Living each day much muchier
I’ve learned a lot, doing NaNoWriMo. For those who don’t know, NaNoWriMo is National Novel Writing Month, a blunt challenge for novelists. Write 50,000 words in the month of November and voila, there’s the foundation of your next book.
Writer’s write. That’s the simple and undeniable law of being a writer instead of a dreamer. A true writer grits through the difficulty and finds writing a rewarding form of torture. A writer can’t help but write, regardless of the challenge or rejections. A true writer feels compelled to write one word after the other until their story is born.
I’ve been a dreamer for a long time. I’ve got a purpose-crush on the novelist and this image of a gorgeous, light filled room of floor to ceiling books, with a wooden and leather desk in the centre and French doors that open on to a garden. It delights and scares the shit out of me. I’ve had a novel singing to me for twenty years that I’ve been too terrified to write and to fail. I never have to give up on my light filled writing room if it can live, forever preserved in the pinterest-land of my brain I never have to find out that I’m a terrible novelist if I never try.
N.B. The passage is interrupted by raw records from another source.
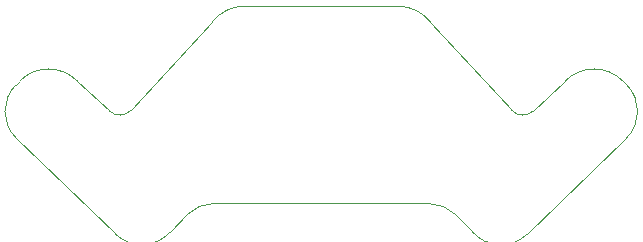
<source format=gbr>
%TF.GenerationSoftware,KiCad,Pcbnew,8.0.3-8.0.3-0~ubuntu22.04.1*%
%TF.CreationDate,2024-06-22T17:40:13-07:00*%
%TF.ProjectId,kraken-can-adapter,6b72616b-656e-42d6-9361-6e2d61646170,2*%
%TF.SameCoordinates,Original*%
%TF.FileFunction,Profile,NP*%
%FSLAX46Y46*%
G04 Gerber Fmt 4.6, Leading zero omitted, Abs format (unit mm)*
G04 Created by KiCad (PCBNEW 8.0.3-8.0.3-0~ubuntu22.04.1) date 2024-06-22 17:40:13*
%MOMM*%
%LPD*%
G01*
G04 APERTURE LIST*
%TA.AperFunction,Profile*%
%ADD10C,0.100000*%
%TD*%
G04 APERTURE END LIST*
D10*
X112749740Y-106957204D02*
G75*
G02*
X115456324Y-108280406I360J-3428996D01*
G01*
X80719259Y-113277933D02*
X80383823Y-113613369D01*
X97021889Y-108281871D02*
G75*
G02*
X99727840Y-106958575I2706311J-2105729D01*
G01*
X132060180Y-118146691D02*
X123645041Y-126273096D01*
X131774696Y-113292239D02*
X132101370Y-113619391D01*
X123645041Y-126273096D02*
G75*
G02*
X119044392Y-126073438I-2205541J2283896D01*
G01*
X126909667Y-113276561D02*
G75*
G02*
X131774704Y-113292232I2424733J-2424839D01*
G01*
X99727840Y-106958570D02*
X112749740Y-106957204D01*
X124160879Y-115839847D02*
G75*
G02*
X122363573Y-115774511I-866079J928747D01*
G01*
X80423348Y-118142316D02*
X88851048Y-126280852D01*
X94893753Y-124587646D02*
G75*
G02*
X97133831Y-123657723I2245047J-2245054D01*
G01*
X97021889Y-108281871D02*
X90112992Y-115777819D01*
X90112992Y-115777819D02*
G75*
G02*
X88323447Y-115846852I-929492J865519D01*
G01*
X115456324Y-108280406D02*
X122363560Y-115774523D01*
X132101370Y-113619391D02*
G75*
G02*
X132060192Y-118146703I-2246670J-2243409D01*
G01*
X115344865Y-123661539D02*
X97133831Y-123657724D01*
X85570325Y-113279500D02*
X88323459Y-115846838D01*
X80423348Y-118142316D02*
G75*
G02*
X80383821Y-113613367I2205532J2283896D01*
G01*
X93439411Y-126068802D02*
X94893753Y-124587646D01*
X126909667Y-113276561D02*
X124160879Y-115839847D01*
X93439411Y-126068802D02*
G75*
G02*
X88851044Y-126280856I-2395411J2084302D01*
G01*
X80719259Y-113277933D02*
G75*
G02*
X85570316Y-113279509I2424741J-2424867D01*
G01*
X115344865Y-123661539D02*
G75*
G02*
X117589255Y-124591440I-665J-3175061D01*
G01*
X119044382Y-126073447D02*
X117589235Y-124591460D01*
M02*

</source>
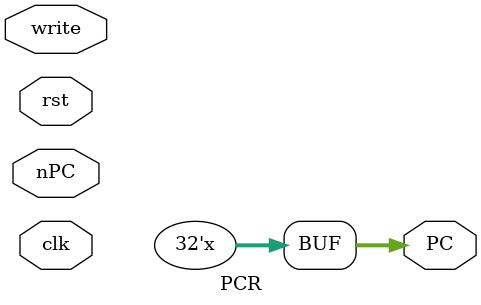
<source format=v>
module PCR(PC, nPC, write, clk, rst);
	output reg [31:0]PC;
	input [31:0]nPC;
	input write;
	input clk, rst;
	
	always @(posedge clk, posedge rst)
	begin
		if(rst)
			PC <= 0;
		else if(~write)
			PC <= nPC;
	end
	
	always @(write)
	begin
		if(write)
			PC <= PC;
	end
endmodule
</source>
Writing a novel is hard, but what’s also hard is to balance all the things in my life that I want to do. All the forums and ‘how to write books’ say that I have to prioritise. After all, writers write, end of story.
I’m starting to think that’s a purist, starry-eyed idea. It’s a romance of sole pursuit, the tormented artist, the monogamous hobbyist. Maybe other people find the only love of their life is words, or music, or fitness and spend their days in blissful marriage to their muse but I’m torn between many loves and I suspect I’m not alone.
While on retreat this past weekend, I went for a walk through Tooronga Falls and as I trekked the muddy path, surrounded by beautiful temperate rainforest and that warm earthy smell of mingled soil and leaves and water, I thought no this, THIS is what I love. Maybe I’m a hiker, not a writer. I always find time to do this.
Whenever I go out dancing and someone is spinning me around to a joyful salsa beat or flowing to dramatic zouk score, I think no this, THIS is what I love. How do I keep forgetting that I’m a dancer?
At work, I connect ideas in ways that other people sort of see but find it hard to crystallise or communicate. Whenever I have that sort of task, I love my job. I’m all over it like flies on poop. I think to myself, this is what I love. I’m a creative strategist and at least I get paid for it!
Too many loves and not enough Laura.
I think it’s time to own the fact that I am not a monogamist hobbyist. I’m a polyamorous hobbyist and that’s okay. I can love more than one thing. I don’t have to be one, neat identity, as alluring as that is.
I will write that novel. I’m most of the way there. I can even see the finish line, but it’s okay to do other things in the meantime. Maybe I won’t be the novelist in the light-filled writing room but I’m excited for a future world that has my novel in it, and photographs and strategies and a dance card and hey, maybe I’ll even take up theatre again 😉
There is never enough time to enjoy what you love.